Fifty percent of the U.S. jobs lost were in midpay industries, but Moody's Analytics, a research firm, says just 2 percent of the 3.5 million jobs gained are in that category. After the four previous recessions, at least 30 percent of jobs created -- and as many as 46 percent -- were in midpay industries.

Some of the most startling studies have focused on midskill, midpay jobs that require tasks that follow well-defined procedures and are repeated throughout the day. Think travel agents, salespeople in stores, office assistants and back-office workers like benefits managers and payroll clerks, as well as machine operators and other factory jobs. An August 2012 paper by economists Henry Siu of the University of British Columbia and Nir Jaimovich of Duke University found these kinds of jobs comprise fewer than half of all jobs, yet accounted for nine of 10 of all losses in the Great Recession. And they have kept disappearing in the economic recovery.

TECHNOLOGY UP TO TASK

The uncomfortable truth is technology is killing jobs with the help of ordinary consumers by enabling them to quickly do tasks that workers used to do full time, for salaries.

Check out your groceries or drugstore purchases using a kiosk? A worker behind a cash register used to do that. Buy clothes online? You've taken work from a salesman.

Software is picking out worrisome blots in medical scans, running trains without conductors, driving cars without drivers, spotting profits in stock trades in milliseconds, analyzing Twitter traffic to tell where to sell certain snacks, sifting through documents for evidence in court cases, recording power usage beamed from digital utility meters at millions of homes, and sorting returned library books.

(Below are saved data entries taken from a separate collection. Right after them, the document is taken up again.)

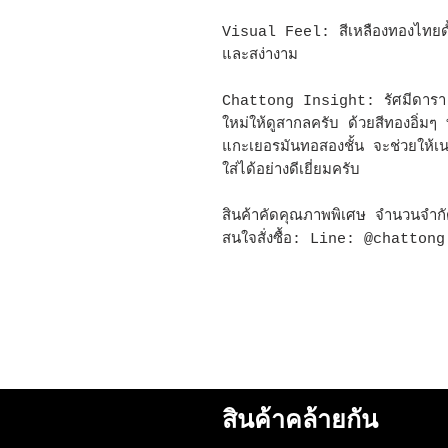
Visual Feel: สีเหลืองทองไทยดั้งเด
และสง่างาม
Chattong Insight: รัศมีดารา 
ใหม่ให้ดูสากลครับ ด้วยสีทองอิ่มๆ 
แกะเยอรมันทอสองชั้น จะช่วยให้เนคไ
ใส่ได้อย่างดีเยี่ยมครับ
สินค้าคัดคุณภาพพิเศษ จำนวนจำก
สนใจสั่งซื้อ: Line: @chattong
สินค้าคล้ายกัน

The Hackett Group, a consultant on back-office jobs, estimates 2 million of them in finance, human resources, information technology and procurement have disappeared in the U.S. and Europe since the Great Recession.

IF ONLY HISTORY REPEATS

What hope is there for the future?

Historically, new companies and new industries have been the incubator of new jobs. But even these companies are hiring fewer people. The average new business employed 4.7 workers when it opened 2011, down from 7.6 in the 1990s, according to a Labor Department study released last March.

Technology is probably to blame, wrote the report's authors, Eleanor Choi and James Spletzer. Entrepreneurs no longer need people to do clerical and administrative tasks.

Technological innovations have been throwing people out of jobs for centuries. But they eventually create more work, and greater wealth, than they destroy. Many economists are encouraged by history and think the gains eventually will outweigh the losses. But even they have doubts.

"What's different this time is that digital technologies show up in every corner of the economy," says MIT's McAfee, a self-described "digital optimist." "Your tablet (computer) is just two or three years ago, and it's already taken over our lives."